ARVs have given him another lease of life, and he has committed himself to taking them daily for the rest of his life.

He says he cannot imagine how his life would be without ARVs. Basudde has since remarried (his wife had walked out on him when he was bedridden). The couple has two healthy children.

"My wife and I can still live as long as we could have lived, but through a lifestyle we know as positive living. This is a lifestyle where someone who has HIV aims at delaying the onset of AIDS," Basudde stresses.

 

Advice

Basudde says testing for HIV instills fear. Most people still believe that an HIV-positive diagnosis is synonymous with a suspended death sentence. He believes that it is unprecedented for a person who is not sick to voluntarily go for an HIV test.
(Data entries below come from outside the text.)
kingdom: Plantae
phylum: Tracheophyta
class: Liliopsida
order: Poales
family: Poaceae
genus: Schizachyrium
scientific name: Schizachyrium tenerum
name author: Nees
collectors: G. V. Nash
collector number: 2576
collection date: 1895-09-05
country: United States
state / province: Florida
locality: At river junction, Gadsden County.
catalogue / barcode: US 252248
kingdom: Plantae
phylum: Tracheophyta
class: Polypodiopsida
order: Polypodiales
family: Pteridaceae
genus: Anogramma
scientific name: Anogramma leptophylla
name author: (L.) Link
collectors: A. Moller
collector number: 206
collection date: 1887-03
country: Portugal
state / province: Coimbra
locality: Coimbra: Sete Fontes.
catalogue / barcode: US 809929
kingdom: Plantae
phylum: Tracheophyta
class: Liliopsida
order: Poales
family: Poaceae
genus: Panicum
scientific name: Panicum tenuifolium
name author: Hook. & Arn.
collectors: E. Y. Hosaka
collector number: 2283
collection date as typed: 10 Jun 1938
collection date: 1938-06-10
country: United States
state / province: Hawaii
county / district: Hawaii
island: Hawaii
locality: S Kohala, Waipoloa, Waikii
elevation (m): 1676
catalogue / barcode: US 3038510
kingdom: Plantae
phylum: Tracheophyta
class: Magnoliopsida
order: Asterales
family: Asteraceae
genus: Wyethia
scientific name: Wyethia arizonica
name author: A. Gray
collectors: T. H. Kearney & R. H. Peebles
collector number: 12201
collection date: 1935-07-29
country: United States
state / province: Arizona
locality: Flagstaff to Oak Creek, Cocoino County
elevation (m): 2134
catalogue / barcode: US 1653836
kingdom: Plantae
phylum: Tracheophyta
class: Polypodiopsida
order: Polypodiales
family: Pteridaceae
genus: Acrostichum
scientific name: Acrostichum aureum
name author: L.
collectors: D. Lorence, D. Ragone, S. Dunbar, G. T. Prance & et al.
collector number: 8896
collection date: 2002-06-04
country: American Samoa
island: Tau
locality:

"Finding out that you have HIV is scaring and tormenting. That is natural. But it is better to know your serostatus than to live in ignorance. If you are diagnosed with HIV, you can start treatment in time," he says. Basudde says if he had known his serostatus earlier, probably he would not have become bedridden because he would have monitored his CD4-cell count and sought early treatment.

"Those who are already infected should know that they can still live a normal life as long as they adhere to their medication," he says.

Basudde advises youth to put abstinence first or use a condom and never to a sexual relationship with anyone before testing for HIV.

"For those already infected with the virus, do not lose hope because HIV is not a death sentence. What matters is your present and tomorrow.

Tell others about your status and join networks of people living with HIV. Adhere to your medication. Avoid re-infection, have a balanced diet, don't drink alcohol, go for counselling and keep faith in God," he says. For those who ridicule and stigmatise people living with HIV, Basudde urges them to stop. "Those who call HIV a virus for the immoral and promiscuous, should stop.

There are children born with the virus, when did they become immoral?" he says.

 

Appreciation

Basudde is thankful to the management of New Vision (his employer) that paid all the hospital bills when he was admitted at the JCRC, and also paid for his initial ARVs treatment for two years.

He says his workmates were also supportive financially, morally and spiritually. "They made social visits when I was on my sick bed, gave me hope, encouragement and even financial support."